EXTRACT PROVIDED:
+---+
2.4 Learning environments
During the ten weeks of study, the students of the experimental groups practised argumentation by engaging in argumentative discussions on the basis of the course material. The central aim of the discussions was to develop the students’ academic discussion and argumentation skills.
The discussions in the face-to-face groups were real-time and oral in nature. Eight seminar sessions once a week were organized. Two of the weeks were reserved for lecture teaching. Each seminar session was based on different text material and exercises relating to it. The students read the texts and did the exercises before each seminar session. Each of the two face-to-face groups had its own teacher. The lecturer was the same teacher who taught one of the face-to-face groups. The task of the teacher was to direct the discussions so that the students would present well-grounded arguments on the subjects encountered in the texts, and counterarguments to other students’ opinions. The aim was to establish active debates between the students. The teacher also took part in the discussions by presenting her own grounded points of view.

The discussions in the e-mail groups were, by contrast, textual and non-real time in nature. E-mail study was based on exchanging e-mail messages between the participants of each group. There was a distribution list attached to the e-mail program (Pine for Unix) which enabled many-to-many communication within the members of the groups. The e-mail studies lasted for 10 weeks, of which two weeks were set aside so as to give students the chance to write supplementary messages in cases where they had not written all the messages needed in time. The discussions held during each week were based on different texts and exercises. The students read the texts and did the exercises before taking part in the discussions. Students had to write at least three messages a week in order to pass the course. The messages were supposed to include both the students’ own well-grounded arguments relating to the course material and critical comments directed towards other students’ positions. Both e-mail groups were directed by the same e-mail tutor. The tutor concentrated on directing the discussions so as to ensure that the students would present a number of well-grounded arguments, counterarguments, and refutations of other students’ counterarguments. The aim of the study was to establish argumentative dialogues between the students, and to produce long counterargumentation chains. The tutor did not actively take part in the discussions, but instead let the students discuss subjects they found interesting by themselves.

2.5 Working methods
A free debate, role play, problem-solving discussion, and panel discussion were devices used in organizing the seminar discussions. The free debate and role play were based on individual working, while the problem-solving and panel discussions involved group working. In the face-to-face seminars all four working methods were used, while for the e-mail studies, only free debate and role play were involved. The reason for this was that e-mail studying was not thought to provide a suitable environment for group working (see Garton & Wellman 1995).
+---+
PROVIDED RECORDS:
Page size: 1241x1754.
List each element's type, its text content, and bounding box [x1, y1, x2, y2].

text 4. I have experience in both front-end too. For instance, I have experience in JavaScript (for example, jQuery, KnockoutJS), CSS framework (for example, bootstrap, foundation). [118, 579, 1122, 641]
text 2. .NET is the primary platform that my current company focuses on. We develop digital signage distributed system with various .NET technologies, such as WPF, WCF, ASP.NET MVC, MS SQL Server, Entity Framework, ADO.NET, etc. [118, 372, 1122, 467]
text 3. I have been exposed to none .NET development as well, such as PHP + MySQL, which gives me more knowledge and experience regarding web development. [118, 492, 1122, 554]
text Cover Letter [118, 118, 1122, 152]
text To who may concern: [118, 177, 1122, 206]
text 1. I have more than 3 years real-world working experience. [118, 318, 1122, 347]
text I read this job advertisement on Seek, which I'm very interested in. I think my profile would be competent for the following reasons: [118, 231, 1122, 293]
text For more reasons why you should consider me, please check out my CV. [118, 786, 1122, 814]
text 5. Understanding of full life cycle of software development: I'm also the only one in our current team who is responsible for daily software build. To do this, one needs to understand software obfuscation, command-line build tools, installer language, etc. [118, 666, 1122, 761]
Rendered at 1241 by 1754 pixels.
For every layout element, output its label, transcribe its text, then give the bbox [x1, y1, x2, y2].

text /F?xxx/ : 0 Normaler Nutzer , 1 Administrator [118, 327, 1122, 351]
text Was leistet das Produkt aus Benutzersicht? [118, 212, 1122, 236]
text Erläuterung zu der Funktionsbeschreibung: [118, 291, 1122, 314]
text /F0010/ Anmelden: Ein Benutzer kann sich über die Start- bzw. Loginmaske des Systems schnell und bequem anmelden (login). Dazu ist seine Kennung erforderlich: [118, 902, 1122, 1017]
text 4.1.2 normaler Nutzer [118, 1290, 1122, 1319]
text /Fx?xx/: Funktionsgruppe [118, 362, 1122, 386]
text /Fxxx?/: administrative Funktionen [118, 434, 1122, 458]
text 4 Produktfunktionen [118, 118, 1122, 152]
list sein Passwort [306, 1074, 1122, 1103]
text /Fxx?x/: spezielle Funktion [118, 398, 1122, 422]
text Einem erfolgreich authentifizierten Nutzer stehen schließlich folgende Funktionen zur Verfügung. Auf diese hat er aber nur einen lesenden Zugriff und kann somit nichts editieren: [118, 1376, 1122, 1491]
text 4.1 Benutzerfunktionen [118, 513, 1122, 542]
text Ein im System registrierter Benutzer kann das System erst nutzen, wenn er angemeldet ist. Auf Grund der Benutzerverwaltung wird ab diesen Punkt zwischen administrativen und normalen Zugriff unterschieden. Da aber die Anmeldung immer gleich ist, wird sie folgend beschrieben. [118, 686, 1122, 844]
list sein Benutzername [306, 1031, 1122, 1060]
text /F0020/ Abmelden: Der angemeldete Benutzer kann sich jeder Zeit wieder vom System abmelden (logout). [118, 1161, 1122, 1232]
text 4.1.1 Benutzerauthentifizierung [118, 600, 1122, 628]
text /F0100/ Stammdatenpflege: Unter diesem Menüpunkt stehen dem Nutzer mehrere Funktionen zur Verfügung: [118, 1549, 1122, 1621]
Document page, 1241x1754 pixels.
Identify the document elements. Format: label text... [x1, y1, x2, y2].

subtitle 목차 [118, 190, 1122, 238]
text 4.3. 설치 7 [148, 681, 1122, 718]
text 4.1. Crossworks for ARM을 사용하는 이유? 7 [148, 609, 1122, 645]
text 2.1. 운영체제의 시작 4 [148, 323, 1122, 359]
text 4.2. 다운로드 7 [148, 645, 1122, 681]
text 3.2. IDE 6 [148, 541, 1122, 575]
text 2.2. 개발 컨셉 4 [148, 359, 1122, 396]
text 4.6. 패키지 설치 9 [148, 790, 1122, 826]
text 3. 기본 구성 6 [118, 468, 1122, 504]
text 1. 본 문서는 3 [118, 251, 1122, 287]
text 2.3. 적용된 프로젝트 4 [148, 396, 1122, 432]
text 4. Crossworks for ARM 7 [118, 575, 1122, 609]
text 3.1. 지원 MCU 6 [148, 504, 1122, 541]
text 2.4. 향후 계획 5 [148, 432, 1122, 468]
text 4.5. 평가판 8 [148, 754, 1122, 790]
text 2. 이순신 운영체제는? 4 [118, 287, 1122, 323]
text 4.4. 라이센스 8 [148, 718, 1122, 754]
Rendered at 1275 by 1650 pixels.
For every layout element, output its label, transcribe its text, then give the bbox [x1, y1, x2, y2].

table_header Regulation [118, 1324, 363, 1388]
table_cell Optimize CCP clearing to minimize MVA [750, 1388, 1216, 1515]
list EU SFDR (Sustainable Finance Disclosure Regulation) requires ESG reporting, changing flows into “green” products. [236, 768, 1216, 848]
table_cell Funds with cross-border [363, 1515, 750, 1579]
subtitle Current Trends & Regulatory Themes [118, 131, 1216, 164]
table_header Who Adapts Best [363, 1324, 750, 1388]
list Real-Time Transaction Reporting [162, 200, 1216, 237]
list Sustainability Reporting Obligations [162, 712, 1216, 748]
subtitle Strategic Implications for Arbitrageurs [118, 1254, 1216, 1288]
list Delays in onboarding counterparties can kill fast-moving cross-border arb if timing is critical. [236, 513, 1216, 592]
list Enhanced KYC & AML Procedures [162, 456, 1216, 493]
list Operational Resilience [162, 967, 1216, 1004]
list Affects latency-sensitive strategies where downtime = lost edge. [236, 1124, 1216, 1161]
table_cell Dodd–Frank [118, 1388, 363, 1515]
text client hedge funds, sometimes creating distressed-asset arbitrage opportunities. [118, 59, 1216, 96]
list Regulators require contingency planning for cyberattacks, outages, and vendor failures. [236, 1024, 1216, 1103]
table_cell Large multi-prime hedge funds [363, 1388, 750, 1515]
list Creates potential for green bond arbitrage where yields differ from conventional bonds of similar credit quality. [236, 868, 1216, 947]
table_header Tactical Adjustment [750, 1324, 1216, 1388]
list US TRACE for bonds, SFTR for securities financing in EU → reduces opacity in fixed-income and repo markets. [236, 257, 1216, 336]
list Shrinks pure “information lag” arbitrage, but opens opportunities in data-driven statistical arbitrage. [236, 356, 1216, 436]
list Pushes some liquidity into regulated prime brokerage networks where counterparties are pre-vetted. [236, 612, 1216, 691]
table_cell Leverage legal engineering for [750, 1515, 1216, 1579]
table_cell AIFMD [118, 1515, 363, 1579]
+---+
TASKS FOR THIS EXERCISE:
1. In the text on learning environments, how many messages per week did e-mail students have to write to pass the course?
2. Do these statements agree with the text on learning environments? Answer yes or no for each and quote the deciding words.
(a) The two e-mail groups had the same tutor.
(b) The e-mail tutor actively took part in the discussions.
(c) Panel discussions were used in the e-mail studies.
3. Repeat the text on learning environments from "2.5 Working methods" to "Garton & Wellman 1995).".

FULL SOLUTIONS:
1. At least three messages a week.

2.
(a) Yes: "Both e-mail groups were directed by the same e-mail tutor."
(b) No: "The tutor did not actively take part in the discussions"
(c) No: "for the e-mail studies, only free debate and role play were involved."

3.
2.5 Working methods
A free debate, role play, problem-solving discussion, and panel discussion were devices used in organizing the seminar discussions. The free debate and role play were based on individual working, while the problem-solving and panel discussions involved group working. In the face-to-face seminars all four working methods were used, while for the e-mail studies, only free debate and role play were involved. The reason for this was that e-mail studying was not thought to provide a suitable environment for group working (see Garton & Wellman 1995).